The third assumption of the man from Pepperdine is that “in California, even bilingual-education supporters don’t think the current system is working.” We must ask, In California is any kind of education working for poor and working-class students? The answer is no. In the fifties, California was second in the nation in per student spending; today it ranks fiftieth–below Mississippi. Yet California ranks thirteenth in per capita income, while Mississippi ranks fiftieth. When bilingual education, like mainstream education, is funded properly and the teachers are good, the outcome is excellent.

Fourth, Rodriguez says the Republican Party as well as supporters of Props 187 and 209 are not enthusiastically backing 227, the “English for the Children” initiative. This is nonsense. Because immigrant-bashing has produced a backlash among Latino voters, the nativists have simply become more covert. Ron Unz, the man behind the proposition, is a right-wing multimillionaire who dreams of running for governor. He is no dummy. He knows there is a strong core constituency of anti-immigrant, anti-minority voters in California. He knows Pete Wilson’s political career was almost dead until Prop 187 resurrected it. Unz contributes to Heritage Foundation Policy Review; he opposes affirmative action, abortion and welfare.

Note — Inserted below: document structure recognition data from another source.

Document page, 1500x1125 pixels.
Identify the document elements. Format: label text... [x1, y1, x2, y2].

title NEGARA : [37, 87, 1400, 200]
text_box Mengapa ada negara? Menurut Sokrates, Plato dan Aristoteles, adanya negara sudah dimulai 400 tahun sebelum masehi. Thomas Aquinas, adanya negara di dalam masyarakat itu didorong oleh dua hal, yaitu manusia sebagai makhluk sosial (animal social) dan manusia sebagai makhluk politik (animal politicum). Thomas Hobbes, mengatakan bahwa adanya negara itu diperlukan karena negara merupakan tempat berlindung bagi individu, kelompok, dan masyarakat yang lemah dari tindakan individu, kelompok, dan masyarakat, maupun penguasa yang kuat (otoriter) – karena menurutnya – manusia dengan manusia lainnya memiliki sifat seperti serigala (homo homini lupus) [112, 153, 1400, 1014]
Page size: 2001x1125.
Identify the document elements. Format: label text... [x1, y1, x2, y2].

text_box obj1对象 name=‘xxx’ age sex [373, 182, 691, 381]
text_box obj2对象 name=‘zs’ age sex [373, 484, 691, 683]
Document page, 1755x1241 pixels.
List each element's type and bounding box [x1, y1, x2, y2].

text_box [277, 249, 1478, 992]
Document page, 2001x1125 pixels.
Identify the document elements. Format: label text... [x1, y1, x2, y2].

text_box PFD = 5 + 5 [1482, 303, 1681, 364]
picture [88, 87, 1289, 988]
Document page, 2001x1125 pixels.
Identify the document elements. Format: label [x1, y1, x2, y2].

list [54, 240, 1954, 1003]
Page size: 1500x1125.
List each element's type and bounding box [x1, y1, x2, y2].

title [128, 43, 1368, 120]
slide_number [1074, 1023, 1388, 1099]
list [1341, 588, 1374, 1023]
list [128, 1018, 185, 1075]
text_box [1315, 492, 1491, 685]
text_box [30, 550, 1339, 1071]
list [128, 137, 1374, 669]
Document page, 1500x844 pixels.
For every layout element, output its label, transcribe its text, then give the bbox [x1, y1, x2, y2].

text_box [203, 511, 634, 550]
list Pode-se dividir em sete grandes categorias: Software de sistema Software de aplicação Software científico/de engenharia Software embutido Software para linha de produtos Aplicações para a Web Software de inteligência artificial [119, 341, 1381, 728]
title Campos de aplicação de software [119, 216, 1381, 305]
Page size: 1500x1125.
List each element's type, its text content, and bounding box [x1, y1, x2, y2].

But Rodriguez ignores both the politics and the history of this issue. In 1986 California voters passed Proposition 63 by a 3-to-1 margin, making English the official language. The Prop 63 campaign spent more than $ 1 million, $ 500,000 of it from US English, the largest English-first organization in the country. US English directs and funds other groups, including the Learning English Advocates Drive, or LEAD, which has actively opposed bilingual education in the LA schools and teachers union. It stirs up anti-immigrant hysteria and its members are largely Republican. Another group, Americans Against Illegal Immigration, is tied to the Federation for American Immigration Reform, which was active in the campaign for Prop 187–indeed, the battle over Prop 187 became a Republican versus Democratic Party issue.

In 1993 the English-only movement reported total contributions of more than $ 6 million, some of which came from the right-wing Laurel Foundation and the Pioneer Fund. These and other conservative foundations and think tanks–like the Center for Equal Opportunity, funded by the reactionary Olin Foundation–played a prominent role in the genesis of Prop 209.

Finally, Rodriguez argues that Latino voters support Unz’s initiative. Lest we forget, three months before the vote on Prop 187, polls showed nearly 60 percent of Latinos favoring it. In the end some 80 percent voted against it. Latino voters apparently felt proponents had racialized the issues. Evidently this time they saw the connection between 187,209, 227 and the ideologues, arch-conservative think tanks and foundations that have made them all part of a single political agenda.